The problem is that the completion callback is caller private. The only way
is to intercept the code that is calling the cb, but this code is format
specific
- means many places in the source code. For our reason I think that we can
live
with treating a write that was cancel as a dirty block. What do you think?

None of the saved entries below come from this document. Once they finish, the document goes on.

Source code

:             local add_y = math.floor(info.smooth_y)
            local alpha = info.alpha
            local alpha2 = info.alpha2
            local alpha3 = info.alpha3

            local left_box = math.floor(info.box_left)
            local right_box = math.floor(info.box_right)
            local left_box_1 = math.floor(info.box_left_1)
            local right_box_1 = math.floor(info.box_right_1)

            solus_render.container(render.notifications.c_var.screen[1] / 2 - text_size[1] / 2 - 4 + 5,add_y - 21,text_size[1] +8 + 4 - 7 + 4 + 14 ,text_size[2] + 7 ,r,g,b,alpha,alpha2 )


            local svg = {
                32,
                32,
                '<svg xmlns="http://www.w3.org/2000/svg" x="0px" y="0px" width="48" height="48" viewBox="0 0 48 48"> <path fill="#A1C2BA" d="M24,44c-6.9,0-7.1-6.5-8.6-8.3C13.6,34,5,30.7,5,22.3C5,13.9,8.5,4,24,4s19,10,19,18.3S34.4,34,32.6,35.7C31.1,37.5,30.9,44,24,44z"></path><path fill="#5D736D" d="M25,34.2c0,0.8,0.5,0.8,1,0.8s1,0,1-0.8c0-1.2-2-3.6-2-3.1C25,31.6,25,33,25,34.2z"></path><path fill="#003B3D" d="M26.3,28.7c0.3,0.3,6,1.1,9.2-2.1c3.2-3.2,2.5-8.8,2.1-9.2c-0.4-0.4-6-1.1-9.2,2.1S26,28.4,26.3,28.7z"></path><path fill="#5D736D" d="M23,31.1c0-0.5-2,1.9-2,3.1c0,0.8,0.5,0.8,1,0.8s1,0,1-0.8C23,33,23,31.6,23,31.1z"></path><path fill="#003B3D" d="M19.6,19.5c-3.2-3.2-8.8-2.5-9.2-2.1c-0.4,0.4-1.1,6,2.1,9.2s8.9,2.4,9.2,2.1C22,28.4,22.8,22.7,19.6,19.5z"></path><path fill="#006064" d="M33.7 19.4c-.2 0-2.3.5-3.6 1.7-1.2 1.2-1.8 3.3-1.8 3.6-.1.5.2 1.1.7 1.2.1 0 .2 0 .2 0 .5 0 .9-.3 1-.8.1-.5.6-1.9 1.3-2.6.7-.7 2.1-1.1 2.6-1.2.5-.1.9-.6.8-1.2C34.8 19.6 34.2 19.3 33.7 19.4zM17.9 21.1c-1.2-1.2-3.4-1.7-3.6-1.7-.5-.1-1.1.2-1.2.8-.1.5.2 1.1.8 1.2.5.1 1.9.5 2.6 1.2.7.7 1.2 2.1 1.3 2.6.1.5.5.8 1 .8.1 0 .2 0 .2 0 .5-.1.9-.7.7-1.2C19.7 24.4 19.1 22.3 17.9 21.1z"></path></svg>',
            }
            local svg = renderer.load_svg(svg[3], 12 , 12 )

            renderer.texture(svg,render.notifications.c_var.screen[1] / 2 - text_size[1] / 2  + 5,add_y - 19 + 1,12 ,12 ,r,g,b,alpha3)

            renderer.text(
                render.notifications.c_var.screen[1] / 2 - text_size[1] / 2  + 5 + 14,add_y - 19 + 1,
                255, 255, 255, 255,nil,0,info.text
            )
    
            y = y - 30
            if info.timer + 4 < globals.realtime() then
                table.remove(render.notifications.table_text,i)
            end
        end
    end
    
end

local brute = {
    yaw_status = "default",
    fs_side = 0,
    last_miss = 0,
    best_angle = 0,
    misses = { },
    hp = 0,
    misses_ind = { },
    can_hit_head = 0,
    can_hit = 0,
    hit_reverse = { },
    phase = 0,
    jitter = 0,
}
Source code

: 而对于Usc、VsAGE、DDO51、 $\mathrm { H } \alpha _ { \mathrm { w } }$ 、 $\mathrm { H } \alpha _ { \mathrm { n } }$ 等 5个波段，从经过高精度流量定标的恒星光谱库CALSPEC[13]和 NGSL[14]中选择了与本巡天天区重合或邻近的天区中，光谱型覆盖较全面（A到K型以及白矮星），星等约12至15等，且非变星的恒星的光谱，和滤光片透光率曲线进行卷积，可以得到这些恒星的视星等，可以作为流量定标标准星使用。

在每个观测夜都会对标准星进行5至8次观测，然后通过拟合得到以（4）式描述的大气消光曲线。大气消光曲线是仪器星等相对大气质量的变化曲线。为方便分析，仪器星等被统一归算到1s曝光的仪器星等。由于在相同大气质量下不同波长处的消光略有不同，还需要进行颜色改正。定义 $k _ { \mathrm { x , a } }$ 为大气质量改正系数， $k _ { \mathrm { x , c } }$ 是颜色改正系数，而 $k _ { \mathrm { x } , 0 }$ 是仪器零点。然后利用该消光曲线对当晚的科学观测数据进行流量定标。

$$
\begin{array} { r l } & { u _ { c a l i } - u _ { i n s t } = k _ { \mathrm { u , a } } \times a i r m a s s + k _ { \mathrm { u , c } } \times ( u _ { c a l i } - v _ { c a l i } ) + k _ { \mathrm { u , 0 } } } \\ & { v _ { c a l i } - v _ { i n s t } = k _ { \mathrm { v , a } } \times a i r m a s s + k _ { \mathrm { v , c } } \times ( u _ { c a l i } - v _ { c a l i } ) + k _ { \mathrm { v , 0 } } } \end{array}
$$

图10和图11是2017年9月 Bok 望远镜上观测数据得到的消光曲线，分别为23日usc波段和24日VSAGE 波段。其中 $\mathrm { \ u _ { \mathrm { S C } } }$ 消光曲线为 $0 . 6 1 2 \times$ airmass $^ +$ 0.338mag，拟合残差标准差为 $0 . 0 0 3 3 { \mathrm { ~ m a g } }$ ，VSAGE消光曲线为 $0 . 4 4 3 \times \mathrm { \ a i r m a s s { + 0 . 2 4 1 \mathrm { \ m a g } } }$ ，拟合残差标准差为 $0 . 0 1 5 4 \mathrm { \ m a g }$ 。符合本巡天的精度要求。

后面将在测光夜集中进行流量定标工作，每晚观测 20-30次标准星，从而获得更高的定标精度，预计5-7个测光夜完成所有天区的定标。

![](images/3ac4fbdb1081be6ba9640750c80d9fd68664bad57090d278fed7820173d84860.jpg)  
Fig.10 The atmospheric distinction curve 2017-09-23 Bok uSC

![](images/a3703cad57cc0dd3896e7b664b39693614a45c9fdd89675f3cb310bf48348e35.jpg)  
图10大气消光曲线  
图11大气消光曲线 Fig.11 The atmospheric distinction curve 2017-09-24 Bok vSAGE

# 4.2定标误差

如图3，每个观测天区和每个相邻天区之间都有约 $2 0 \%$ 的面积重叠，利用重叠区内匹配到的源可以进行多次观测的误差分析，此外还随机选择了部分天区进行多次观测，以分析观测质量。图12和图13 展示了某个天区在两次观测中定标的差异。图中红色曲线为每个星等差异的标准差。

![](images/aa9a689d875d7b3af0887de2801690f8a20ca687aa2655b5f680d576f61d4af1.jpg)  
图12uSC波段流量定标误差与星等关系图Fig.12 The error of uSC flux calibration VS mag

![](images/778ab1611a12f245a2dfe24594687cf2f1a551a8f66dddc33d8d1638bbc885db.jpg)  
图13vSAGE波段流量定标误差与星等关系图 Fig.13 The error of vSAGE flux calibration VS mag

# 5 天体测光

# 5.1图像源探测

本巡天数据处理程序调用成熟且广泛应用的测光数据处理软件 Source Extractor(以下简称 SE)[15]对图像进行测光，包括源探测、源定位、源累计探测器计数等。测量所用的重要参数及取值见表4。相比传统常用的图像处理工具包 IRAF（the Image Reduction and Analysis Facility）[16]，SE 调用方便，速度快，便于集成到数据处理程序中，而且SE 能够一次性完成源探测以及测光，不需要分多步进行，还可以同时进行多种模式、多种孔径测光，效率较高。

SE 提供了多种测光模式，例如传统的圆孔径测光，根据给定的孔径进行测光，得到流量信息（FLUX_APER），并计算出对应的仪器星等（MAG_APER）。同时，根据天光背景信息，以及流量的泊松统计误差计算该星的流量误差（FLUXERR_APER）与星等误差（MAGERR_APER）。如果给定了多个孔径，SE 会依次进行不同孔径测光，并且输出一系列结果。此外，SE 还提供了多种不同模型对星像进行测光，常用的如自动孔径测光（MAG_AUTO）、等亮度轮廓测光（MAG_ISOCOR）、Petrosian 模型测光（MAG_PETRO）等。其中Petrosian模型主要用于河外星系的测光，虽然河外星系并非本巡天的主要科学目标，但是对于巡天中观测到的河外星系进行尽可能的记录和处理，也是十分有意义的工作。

I will fix all of the above and will resend the patch.

Thanks for the review.
- Liran

Patch

diff --git a/block.c b/block.c
index 33f3d65..bf5f7a6 100644
--- a/block.c
+++ b/block.c
@@ -61,6 +61,8 @@  BlockDriverState *bdrv_first;
 
 static BlockDriver *first_drv;
 
+static BlockDriverDirtyHandler *bdrv_dirty_handler = NULL;
+
 int path_is_absolute(const char *path)
 {
     const char *p;
@@ -626,6 +628,10 @@  int bdrv_write(BlockDriverState *bs, int64_t sector_num,
     if (bdrv_check_request(bs, sector_num, nb_sectors))
         return -EIO;
 
+    if(bdrv_dirty_handler != NULL) {
+      bdrv_dirty_handler(bs, sector_num, nb_sectors);
+    }
+    
     return drv->bdrv_write(bs, sector_num, buf, nb_sectors);
 }
 
@@ -1162,6 +1168,11 @@  int bdrv_write_compressed(BlockDriverState *bs, int64_t sector_num,
         return -ENOTSUP;
     if (bdrv_check_request(bs, sector_num, nb_sectors))
         return -EIO;
+    
+    if(bdrv_dirty_handler != NULL) {
+      bdrv_dirty_handler(bs, sector_num, nb_sectors);
+    }
+    
     return drv->bdrv_write_compressed(bs, sector_num, buf, nb_sectors);
 }
 
@@ -1359,6 +1370,10 @@  BlockDriverAIOCB *bdrv_aio_writev(BlockDriverState *bs, int64_t sector_num,
     if (bdrv_check_request(bs, sector_num, nb_sectors))
         return NULL;
 
+    if(bdrv_dirty_handler != NULL) {
+      bdrv_dirty_handler(bs, sector_num, nb_sectors);
+    }
+    
     ret = drv->bdrv_aio_writev(bs, sector_num, qiov, nb_sectors,
                                cb, opaque);
 
@@ -1869,7 +1884,19 @@  BlockDriverAIOCB *bdrv_aio_ioctl(BlockDriverState *bs,
     return NULL;
 }
 
+
+
 void *qemu_blockalign(BlockDriverState *bs, size_t size)
 {
     return qemu_memalign((bs && bs->buffer_alignment) ? bs->buffer_alignment : 512, size);
 }
+
+void register_bdrv_dirty_tracking(BlockDriverDirtyHandler *dirty_handler)
+{
+  bdrv_dirty_handler = dirty_handler;
+}
+
+void unregister_bdrv_dirty_tracking(void)
+{
+  bdrv_dirty_handler = NULL;
+}
diff --git a/block.h b/block.h
index a966afb..9757a42 100644
--- a/block.h
+++ b/block.h
@@ -78,7 +78,8 @@  void bdrv_register(BlockDriver *bdrv);
 /* async block I/O */
 typedef struct BlockDriverAIOCB BlockDriverAIOCB;
 typedef void BlockDriverCompletionFunc(void *opaque, int ret);
-
+typedef void BlockDriverDirtyHandler(BlockDriverState *bs, int64_t sector,
+				     int sector_num);
 BlockDriverAIOCB *bdrv_aio_readv(BlockDriverState *bs, int64_t sector_num,
                                  QEMUIOVector *iov, int nb_sectors,
                                  BlockDriverCompletionFunc *cb, void *opaque);
@@ -184,4 +185,7 @@  int bdrv_save_vmstate(BlockDriverState *bs, const uint8_t *buf,
 int bdrv_load_vmstate(BlockDriverState *bs, uint8_t *buf,
                       int64_t pos, int size);
 
+void register_bdrv_dirty_tracking(BlockDriverDirtyHandler *dirty_handler);
+void unregister_bdrv_dirty_tracking(void);
+
 #endif
diff --git a/block_int.h b/block_int.h
index 8e72abe..c524860 100644
--- a/block_int.h
+++ b/block_int.h
@@ -168,6 +168,7 @@  struct BlockDriverState {
     int cyls, heads, secs, translation;
     int type;
     char device_name[32];
+    void *dirty_control;
     BlockDriverState *next;
     void *private;
 };